Trecho do texto:
----
Uma alternativa é fazer testes de “não-inferioridade”, comparando com uma vacina que já existe, assim nenhum voluntário deixaria de receber uma vacina de verdade – nesses testes, a comparação busca demonstrar que a vacina testada é, no mínimo, tão boa quanto a que já existe no mercado. O problema deste tipo de teste é que, para ter um bom poder estatístico, ele demanda um número ainda maior de voluntários, o que, para uma empresa pequena como a Novavax, pode inviabilizar o processo.

Nada impede também que o Brasil corra atrás de novos acordos bilaterais. O Ministério da Saúde parece estar negociando com a Pfizer, cuja vacina, que apesar de apresentar problemas de armazenamento e transporte a -70C, é excelente. A empresa se diz disposta a sanar as dificuldades de transporte, em parceria com os países importadores. O problema aqui é que o mundo todo está comprando da Pfizer, então o Brasil entra em uma longa lista de espera.

Outra empresa que encerrou a fase 3 e deve liberar em breve os resultados é a Janssen, com a vantagem de trabalhar com uma única dose, e com transporte em temperatura de geladeira, ideal para nossa cadeia de frio. Resta saber por que o Ministério da Saúde ainda não procurou a Janssen para um acordo.

Dose única

Com o aparecimento da nova variante do vírus SARS-CoV-2 que pode ser 40%-80% mais transmissível, e com a pandemia fora de controle em alguns países, instalou-se uma grande urgência para preservar o sistema de saúde e salvar vidas. Essa urgência levantou uma grande questão entre vacinar mais pessoas com um nível mais baixo de proteção (usando apenas uma dose de vacinas pensadas para duas doses) ou de se manter o que foi determinado nos ensaios clínicos (uso de duas doses) e garantir o nível de proteção detectado nos testes.

Há uma tentativa de usar dados extraídos dos estudos feitos com as vacinas da Pfizer, Moderna e AstraZeneca para estimar o nível de proteção que uma só dose traria. Os testes, no entanto, não foram desenhados para isso, e tentativas de tirar conclusões firmes de dados gerados para finalidades diferentes são sempre arriscadas.
----
Conteúdo dos dados:
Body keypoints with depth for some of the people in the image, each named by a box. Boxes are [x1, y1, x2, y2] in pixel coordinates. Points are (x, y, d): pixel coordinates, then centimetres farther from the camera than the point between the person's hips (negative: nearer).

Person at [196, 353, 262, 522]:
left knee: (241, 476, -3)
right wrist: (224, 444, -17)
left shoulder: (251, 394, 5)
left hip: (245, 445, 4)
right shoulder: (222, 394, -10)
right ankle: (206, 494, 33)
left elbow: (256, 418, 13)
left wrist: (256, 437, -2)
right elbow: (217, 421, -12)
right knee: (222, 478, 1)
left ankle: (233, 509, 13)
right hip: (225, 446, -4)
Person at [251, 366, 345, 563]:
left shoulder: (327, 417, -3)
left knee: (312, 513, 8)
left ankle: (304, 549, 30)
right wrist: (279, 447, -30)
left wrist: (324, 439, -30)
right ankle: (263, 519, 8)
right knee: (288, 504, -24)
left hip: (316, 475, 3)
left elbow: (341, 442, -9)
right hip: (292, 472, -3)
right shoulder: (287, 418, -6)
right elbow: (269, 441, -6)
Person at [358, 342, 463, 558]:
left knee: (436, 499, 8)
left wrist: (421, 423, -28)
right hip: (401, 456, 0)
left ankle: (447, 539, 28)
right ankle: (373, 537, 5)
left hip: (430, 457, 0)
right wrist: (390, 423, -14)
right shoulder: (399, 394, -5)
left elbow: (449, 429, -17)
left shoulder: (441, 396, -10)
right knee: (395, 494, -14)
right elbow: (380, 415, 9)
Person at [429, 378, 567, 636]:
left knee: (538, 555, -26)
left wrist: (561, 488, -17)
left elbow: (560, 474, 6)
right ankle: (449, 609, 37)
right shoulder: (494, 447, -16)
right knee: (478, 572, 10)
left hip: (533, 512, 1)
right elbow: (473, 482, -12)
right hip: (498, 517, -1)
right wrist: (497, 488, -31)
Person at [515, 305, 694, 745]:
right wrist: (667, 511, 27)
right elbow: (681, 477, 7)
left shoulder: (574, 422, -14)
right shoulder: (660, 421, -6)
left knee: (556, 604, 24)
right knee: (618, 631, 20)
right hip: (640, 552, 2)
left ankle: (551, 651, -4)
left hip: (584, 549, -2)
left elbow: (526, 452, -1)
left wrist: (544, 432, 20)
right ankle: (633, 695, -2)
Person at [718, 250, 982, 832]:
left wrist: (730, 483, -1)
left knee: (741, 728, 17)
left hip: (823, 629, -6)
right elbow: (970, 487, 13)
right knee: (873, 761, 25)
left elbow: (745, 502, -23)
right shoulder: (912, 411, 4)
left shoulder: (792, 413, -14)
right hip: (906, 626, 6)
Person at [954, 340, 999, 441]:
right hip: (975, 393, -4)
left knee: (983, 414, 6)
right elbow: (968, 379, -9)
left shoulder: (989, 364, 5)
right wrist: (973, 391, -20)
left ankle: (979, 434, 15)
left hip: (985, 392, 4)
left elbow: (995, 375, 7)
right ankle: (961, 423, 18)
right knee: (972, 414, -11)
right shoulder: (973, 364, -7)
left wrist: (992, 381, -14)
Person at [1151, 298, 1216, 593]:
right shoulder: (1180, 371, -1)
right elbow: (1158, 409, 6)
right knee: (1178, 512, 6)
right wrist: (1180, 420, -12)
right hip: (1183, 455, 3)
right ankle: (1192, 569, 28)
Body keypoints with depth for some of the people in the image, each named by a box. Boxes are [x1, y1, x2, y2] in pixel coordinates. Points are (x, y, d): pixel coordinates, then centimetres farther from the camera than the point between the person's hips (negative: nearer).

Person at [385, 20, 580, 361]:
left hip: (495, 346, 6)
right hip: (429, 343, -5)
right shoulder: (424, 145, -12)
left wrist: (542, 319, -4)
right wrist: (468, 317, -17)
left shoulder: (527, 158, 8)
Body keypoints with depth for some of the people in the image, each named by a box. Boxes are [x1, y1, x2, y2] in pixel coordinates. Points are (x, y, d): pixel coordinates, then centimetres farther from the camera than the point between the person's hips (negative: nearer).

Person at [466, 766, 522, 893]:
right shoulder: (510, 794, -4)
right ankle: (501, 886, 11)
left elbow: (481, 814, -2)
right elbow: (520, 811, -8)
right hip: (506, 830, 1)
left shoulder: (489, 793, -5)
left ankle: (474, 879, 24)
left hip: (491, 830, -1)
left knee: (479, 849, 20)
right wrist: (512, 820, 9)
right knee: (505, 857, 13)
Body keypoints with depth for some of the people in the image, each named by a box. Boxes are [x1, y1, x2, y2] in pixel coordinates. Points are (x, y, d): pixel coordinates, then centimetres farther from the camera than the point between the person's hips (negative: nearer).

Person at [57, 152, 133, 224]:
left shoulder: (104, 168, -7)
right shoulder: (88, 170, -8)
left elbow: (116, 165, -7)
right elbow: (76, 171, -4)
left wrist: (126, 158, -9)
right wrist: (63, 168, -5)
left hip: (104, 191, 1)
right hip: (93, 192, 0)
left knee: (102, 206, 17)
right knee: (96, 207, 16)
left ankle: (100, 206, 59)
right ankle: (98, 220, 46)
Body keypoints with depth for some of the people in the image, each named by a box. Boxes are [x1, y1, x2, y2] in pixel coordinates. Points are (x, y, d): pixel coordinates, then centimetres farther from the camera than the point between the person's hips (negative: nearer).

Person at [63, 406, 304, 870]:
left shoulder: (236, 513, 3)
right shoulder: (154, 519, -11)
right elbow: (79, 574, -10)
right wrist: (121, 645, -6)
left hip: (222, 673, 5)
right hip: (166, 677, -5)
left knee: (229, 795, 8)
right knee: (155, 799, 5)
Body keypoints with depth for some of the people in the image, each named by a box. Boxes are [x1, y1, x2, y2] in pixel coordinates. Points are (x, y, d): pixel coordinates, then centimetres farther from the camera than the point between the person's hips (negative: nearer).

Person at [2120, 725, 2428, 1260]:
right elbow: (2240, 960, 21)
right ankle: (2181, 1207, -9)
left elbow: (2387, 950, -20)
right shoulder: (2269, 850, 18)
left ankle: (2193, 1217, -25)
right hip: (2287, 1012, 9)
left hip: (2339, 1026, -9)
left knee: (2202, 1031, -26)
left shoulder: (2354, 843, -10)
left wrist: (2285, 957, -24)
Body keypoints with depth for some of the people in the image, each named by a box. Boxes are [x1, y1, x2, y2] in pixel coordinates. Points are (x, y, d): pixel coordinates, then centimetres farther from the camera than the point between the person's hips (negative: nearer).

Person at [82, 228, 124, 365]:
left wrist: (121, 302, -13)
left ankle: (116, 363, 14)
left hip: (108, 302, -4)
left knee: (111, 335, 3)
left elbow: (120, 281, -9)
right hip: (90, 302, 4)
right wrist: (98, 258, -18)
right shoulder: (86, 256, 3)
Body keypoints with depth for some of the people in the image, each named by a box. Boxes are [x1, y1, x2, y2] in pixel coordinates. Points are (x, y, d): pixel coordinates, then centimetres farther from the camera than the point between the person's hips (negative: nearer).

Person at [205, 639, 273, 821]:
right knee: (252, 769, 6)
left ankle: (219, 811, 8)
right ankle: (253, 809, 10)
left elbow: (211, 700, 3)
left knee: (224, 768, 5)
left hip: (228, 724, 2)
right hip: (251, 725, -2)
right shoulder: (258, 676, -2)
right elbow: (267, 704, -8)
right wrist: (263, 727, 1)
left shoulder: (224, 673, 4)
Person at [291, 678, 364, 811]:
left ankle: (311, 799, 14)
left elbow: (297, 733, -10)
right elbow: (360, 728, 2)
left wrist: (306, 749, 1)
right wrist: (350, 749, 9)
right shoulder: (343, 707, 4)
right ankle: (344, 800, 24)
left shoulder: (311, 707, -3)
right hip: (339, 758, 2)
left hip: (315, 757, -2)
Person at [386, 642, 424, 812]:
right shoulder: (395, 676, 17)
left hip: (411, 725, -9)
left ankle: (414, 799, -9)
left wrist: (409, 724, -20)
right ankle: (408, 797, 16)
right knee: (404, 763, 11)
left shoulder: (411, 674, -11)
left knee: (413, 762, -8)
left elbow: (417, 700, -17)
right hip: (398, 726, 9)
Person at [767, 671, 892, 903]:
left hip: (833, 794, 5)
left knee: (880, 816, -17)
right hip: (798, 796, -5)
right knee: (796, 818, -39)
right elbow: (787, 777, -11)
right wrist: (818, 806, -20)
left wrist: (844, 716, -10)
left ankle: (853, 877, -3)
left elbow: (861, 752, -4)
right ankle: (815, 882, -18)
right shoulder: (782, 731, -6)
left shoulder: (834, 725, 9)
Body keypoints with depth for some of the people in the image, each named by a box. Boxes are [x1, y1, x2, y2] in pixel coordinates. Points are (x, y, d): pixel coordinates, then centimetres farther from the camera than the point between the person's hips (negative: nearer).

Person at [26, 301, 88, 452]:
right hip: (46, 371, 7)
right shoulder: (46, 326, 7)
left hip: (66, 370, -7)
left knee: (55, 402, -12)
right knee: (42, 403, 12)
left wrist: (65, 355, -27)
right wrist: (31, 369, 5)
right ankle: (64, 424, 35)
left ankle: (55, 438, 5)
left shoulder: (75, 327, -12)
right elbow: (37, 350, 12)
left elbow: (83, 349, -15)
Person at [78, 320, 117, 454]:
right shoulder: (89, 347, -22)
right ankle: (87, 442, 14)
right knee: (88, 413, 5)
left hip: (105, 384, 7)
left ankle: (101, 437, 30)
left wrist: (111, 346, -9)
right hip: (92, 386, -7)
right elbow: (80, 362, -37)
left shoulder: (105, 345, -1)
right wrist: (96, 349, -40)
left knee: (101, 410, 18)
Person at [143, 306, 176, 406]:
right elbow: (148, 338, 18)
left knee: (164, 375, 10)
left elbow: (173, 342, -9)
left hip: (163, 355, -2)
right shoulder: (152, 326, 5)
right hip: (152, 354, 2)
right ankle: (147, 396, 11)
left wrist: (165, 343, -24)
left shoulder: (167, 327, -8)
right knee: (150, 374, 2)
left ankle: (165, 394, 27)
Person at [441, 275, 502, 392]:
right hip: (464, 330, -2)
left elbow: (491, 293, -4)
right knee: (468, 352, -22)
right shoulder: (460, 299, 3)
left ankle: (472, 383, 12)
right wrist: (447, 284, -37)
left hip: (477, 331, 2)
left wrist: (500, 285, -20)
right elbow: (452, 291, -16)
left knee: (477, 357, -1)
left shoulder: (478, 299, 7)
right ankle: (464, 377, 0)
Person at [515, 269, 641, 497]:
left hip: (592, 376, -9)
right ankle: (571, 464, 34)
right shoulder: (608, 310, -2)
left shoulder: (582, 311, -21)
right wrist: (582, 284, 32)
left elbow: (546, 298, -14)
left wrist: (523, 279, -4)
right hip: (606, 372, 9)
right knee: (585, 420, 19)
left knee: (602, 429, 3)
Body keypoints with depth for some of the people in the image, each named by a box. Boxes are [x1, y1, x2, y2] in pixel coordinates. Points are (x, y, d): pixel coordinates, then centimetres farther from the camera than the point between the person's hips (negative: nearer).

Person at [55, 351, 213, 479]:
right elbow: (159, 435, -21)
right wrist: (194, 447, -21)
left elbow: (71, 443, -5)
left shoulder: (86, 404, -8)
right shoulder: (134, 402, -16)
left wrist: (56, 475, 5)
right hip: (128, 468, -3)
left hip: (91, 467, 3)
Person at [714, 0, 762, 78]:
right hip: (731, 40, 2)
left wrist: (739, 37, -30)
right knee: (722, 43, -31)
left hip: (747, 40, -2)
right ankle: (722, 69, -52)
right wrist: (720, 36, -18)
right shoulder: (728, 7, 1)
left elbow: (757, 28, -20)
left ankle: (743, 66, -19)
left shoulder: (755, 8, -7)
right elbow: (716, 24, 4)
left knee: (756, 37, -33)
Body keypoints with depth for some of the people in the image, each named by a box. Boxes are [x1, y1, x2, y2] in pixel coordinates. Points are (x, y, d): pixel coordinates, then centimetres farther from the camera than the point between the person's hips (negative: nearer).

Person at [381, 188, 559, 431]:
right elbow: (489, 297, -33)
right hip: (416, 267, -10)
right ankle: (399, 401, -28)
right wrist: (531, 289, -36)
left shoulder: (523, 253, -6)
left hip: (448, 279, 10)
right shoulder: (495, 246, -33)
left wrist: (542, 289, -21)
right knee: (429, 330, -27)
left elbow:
----
Tarefas do exercício:
A – Por favor, diga se cada afirmação abaixo está de acordo com o trecho, respondendo sim ou não e citando as palavras do trecho que decidem a resposta.
(i) A vacina da Janssen é aplicada em uma única dose.
(ii) A vacina da Pfizer pode ser transportada em temperatura de geladeira.
(iii) Os testes de não-inferioridade exigem menos voluntários para ter bom poder estatístico.
B – Segundo o trecho, quanto mais transmissível pode ser a nova variante do vírus SARS-CoV-2?

Respostas da atividade:
A –
(i) Sim: "com a vantagem de trabalhar com uma única dose"
(ii) Não: "apresentar problemas de armazenamento e transporte a -70C"
(iii) Não: "ele demanda um número ainda maior de voluntários"

B – Pode ser 40%-80% mais transmissível.